Voici ce que Stéphane Bittoun, ancien directeur financier de la société de téléréalité Endemol, déclarait en janvier 2013 : « Notre pari c’est que le financement participatif continue de prendre une part de plus en plus importante dans les habitudes de consommation des Français et qu'à l’instar de ce qui se passe Outre-Atlantique une part significative du financement de la création en Europe soit directement apportée à travers notre système par le grand public » (cité par lepetitjournal, 22 janvier 2013).
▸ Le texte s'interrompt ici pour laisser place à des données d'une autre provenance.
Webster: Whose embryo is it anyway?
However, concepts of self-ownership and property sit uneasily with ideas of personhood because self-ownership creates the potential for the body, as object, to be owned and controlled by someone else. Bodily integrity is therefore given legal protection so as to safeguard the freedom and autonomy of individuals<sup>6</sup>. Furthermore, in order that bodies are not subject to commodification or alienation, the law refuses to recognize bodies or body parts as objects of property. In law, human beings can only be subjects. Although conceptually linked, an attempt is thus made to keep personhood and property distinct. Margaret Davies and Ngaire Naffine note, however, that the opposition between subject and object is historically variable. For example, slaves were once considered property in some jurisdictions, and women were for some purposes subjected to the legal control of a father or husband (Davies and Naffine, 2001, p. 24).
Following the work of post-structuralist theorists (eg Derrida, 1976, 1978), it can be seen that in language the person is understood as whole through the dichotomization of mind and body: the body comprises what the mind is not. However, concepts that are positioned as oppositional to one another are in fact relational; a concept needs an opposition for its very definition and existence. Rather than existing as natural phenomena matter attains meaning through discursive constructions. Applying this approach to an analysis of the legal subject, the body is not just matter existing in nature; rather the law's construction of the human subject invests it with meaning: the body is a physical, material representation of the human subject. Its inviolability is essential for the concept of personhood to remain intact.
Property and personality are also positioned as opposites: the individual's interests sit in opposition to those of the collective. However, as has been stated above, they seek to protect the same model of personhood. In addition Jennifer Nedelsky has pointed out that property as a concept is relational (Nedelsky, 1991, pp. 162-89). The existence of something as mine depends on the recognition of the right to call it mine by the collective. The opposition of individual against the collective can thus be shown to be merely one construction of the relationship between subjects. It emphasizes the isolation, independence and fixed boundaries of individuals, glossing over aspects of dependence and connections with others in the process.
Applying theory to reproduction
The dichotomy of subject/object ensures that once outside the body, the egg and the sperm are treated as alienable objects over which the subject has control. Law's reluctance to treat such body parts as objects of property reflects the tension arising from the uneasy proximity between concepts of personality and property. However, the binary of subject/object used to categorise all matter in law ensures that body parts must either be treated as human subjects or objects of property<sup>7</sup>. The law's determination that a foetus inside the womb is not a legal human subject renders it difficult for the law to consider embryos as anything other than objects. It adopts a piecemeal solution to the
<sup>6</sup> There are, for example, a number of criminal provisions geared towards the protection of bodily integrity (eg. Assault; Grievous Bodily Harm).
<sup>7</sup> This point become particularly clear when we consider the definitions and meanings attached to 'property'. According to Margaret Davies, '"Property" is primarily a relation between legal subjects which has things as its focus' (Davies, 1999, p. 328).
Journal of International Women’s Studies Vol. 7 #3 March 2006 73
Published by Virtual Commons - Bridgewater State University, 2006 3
Laissons le patron de Mymajorcompany continuer :
« L’Internaute MMC est avant tout une personne désireuse d’apporter sa collaboration à un projet et de participer à sa réalisation, à hauteur de ses moyens. Nombreux à être satisfaits, ces e-acheteurs constituent ainsi la deuxième richesse de My Major Company : une audience qualitative, attentive et fidèle qui passe en effet, 11 minutes en moyenne par session sur le site et visite environ 10 pages à chaque visite. Selon une enquête interne, 77% des ces contributeurs ne misent que sur un projet, on en jugera donc qu’il s’agit de leur "coup de cœur". La communauté est composée de près de 300.000 membres, au panier moyen de 50 euros et 4,5 millions de pages vues par mois. »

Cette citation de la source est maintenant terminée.